PHOENIX (AP) -- Ask about employment history. Ask about education. But don't you dare ask for a job applicant's Facebook password.
That's the message some Arizona lawmakers are sending employers amid an ongoing national debate over online privacy rights.
As social networking sites have become more popular, managers are increasingly reviewing publicly available Facebook profiles, Twitter accounts and other sites to learn more about job candidates and employees. But some companies and government agencies are taking it further and demanding applicants and employees give up their usernames and passwords.
Arizona is one of dozens of states considering legislation to protect workers from such intrusions. A Senate bill advanced Wednesday would make it illegal for employers to demand online passwords or usernames or punish employees and applicants who refuse to provide such information.
Republican Sen. Rick Murphy, the bill's sponsor, noted that some businesses are concerned about any laws restricting them from disciplining employees or fully investigating job candidates.
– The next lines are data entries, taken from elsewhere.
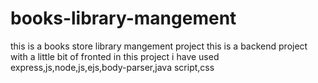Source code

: # books-library-mangement
this is a books store library mangement project
this is a backend project with a little bit of fronted
in this project i have used express,js,node,js,ejs,body-parser,java script,css
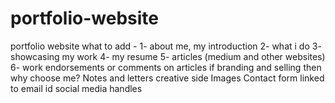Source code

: # portfolio-website
portfolio website 
what to add - 
1- about me, my introduction 
2- what i do 
3- showcasing my work
4- my resume
5- articles (medium and other websites)
6- work endorsements or comments on articles 
if branding and selling then why choose me?
Notes and letters 
creative side 
Images 
Contact form linked to email id 
social media handles 
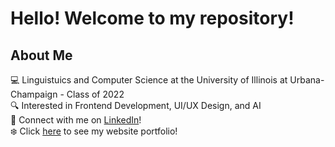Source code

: # Hello! Welcome to my repository!
## About Me
:computer: Linguistuics and Computer Science at the University of Illinois at Urbana-Champaign - Class of 2022  
:mag: Interested in Frontend Development, UI/UX Design, and AI  
:handshake: Connect with me on [LinkedIn](https://www.linkedin.com/in/anjolee-rice/)!  
:snowflake: Click [here](https://anjolee-rice.webflow.io/) to see my website portfolio!

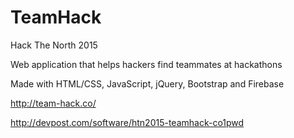 # TeamHack

Hack The North 2015

Web application that helps hackers find teammates at hackathons

Made with HTML/CSS, JavaScript, jQuery, Bootstrap and Firebase

http://team-hack.co/

http://devpost.com/software/htn2015-teamhack-co1pwd

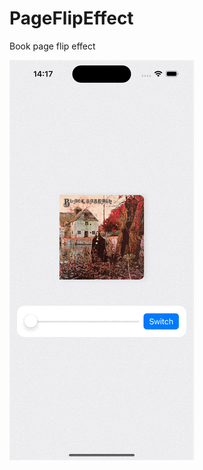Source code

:# PageFlipEffect
 Book page flip effect
 
![](https://github.com/yuriypashkov/PageFlipEffect/blob/main/example.gif)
But Murphy said Arizona must find a balance.
"This is an area where we don't want to be caught behind the curve of technology," he said. "We want to try to at least keep up."
Similar legislation has been introduced or is pending in at least 27 other states, and at least six states enacted legislation in 2012 protecting employees, applicants or students asked to disclose usernames or passwords for a personal social media account, according to the National Conference of State Legislatures.
Some business leaders complain these measures are vague and leave employers vulnerable to legal problems.
"The bill, number one, does not identify what a personal account is," said Mike Gardner, a lobbyist for Verizon Communications Inc. and Microsoft Corp. "We need to be crystal clear what a personal account is."